Le moteur partit au premier coup de démarreur. Ils le laissèrent chauffer pendant que l'inconnu traversait le jardin en direction du parking. Il ouvrit la portière d'une Austin et s'installa au volant.

— Commence à reculer… doucement, ordonna François. C'est très bien. Tu manœuvres comme un grand… Tu le vois, maintenant?… Tâche de le suivre de près. Avec cette pluie, sa vitre arrière est sûrement couverte de buée. Il ne s'apercevra de rien.

L'Austin, au moment de virer dans l'avenue, faillit accrocher une camionnette.

— Il ne conduit pas mieux que moi, dit Bob.

— C'est un étranger, observa François après quelques instants. Il n'a pas l'habitude de conduire à gauche.

Et, en effet, l'Austin avait tendance à rouler au milieu de la chaussée, ce qui provoqua, au premier carrefour, plusieurs coups d'avertisseurs.

— Tu sais dans quelle direction on va? demanda François.

— Pas la moindre idée. J'ai déjà assez de mal à ne pas perdre notre type de vue, tu sais. Je ne peux pas être à la fois pilote et navigateur… Quand tu apercevras un bus, signale-moi son numéro.
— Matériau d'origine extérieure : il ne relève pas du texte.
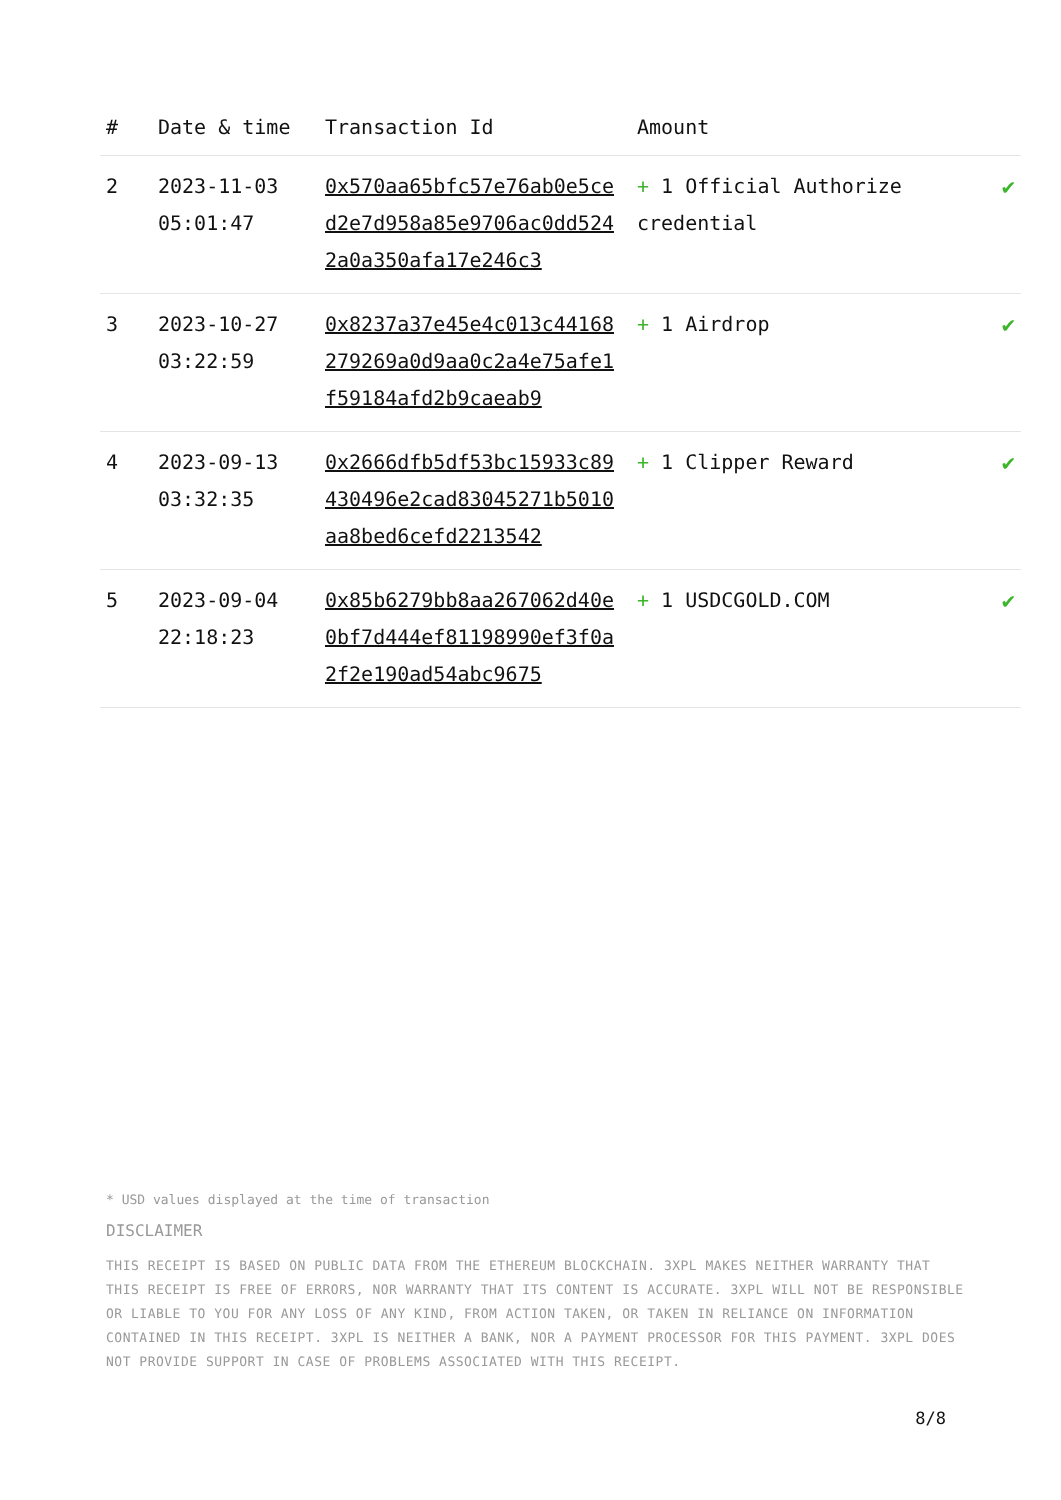| # | Date & time | Transaction Id | Amount | |
| --- | --- | --- | --- | --- |
| 2 | 2023-11-03 05:01:47 | 0x570aa65bfc57e76ab0e5ced2e7d958a85e9706ac0dd5242a0a350afa17e246c3 | + 1 Official Authorize credential | ✔ |
| 3 | 2023-10-27 03:22:59 | 0x8237a37e45e4c013c44168279269a0d9aa0c2a4e75afe1f59184afd2b9caeab9 | + 1 Airdrop | ✔ |
| 4 | 2023-09-13 03:32:35 | 0x2666dfb5df53bc15933c89430496e2cad83045271b5010aa8bed6cefd2213542 | + 1 Clipper Reward | ✔ |
| 5 | 2023-09-04 22:18:23 | 0x85b6279bb8aa267062d40e0bf7d444ef81198990ef3f0a2f2e190ad54abc9675 | + 1 USDCGOLD.COM | ✔ |
* USD values displayed at the time of transaction
DISCLAIMER
THIS RECEIPT IS BASED ON PUBLIC DATA FROM THE ETHEREUM BLOCKCHAIN. 3XPL MAKES NEITHER WARRANTY THAT THIS RECEIPT IS FREE OF ERRORS, NOR WARRANTY THAT ITS CONTENT IS ACCURATE. 3XPL WILL NOT BE RESPONSIBLE OR LIABLE TO YOU FOR ANY LOSS OF ANY KIND, FROM ACTION TAKEN, OR TAKEN IN RELIANCE ON INFORMATION CONTAINED IN THIS RECEIPT. 3XPL IS NEITHER A BANK, NOR A PAYMENT PROCESSOR FOR THIS PAYMENT. 3XPL DOES NOT PROVIDE SUPPORT IN CASE OF PROBLEMS ASSOCIATED WITH THIS RECEIPT.
8/8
L'homme, en dépit de sa maladresse, roulait vite, dès que la circulation devenait moins dense, et Bob le suivait à grand-peine. Si, par malheur, un feu rouge venait à s'interposer, c'en serait fini de la filature. François, crispé, surveillait la rue, essayait de repérer un monument, et il devait, sans cesse, avec son mouchoir, essuyer le pare-brise qui s'embrumait. Les bus à impériale passaient, comme de grandes ombres; impossible de les identifier.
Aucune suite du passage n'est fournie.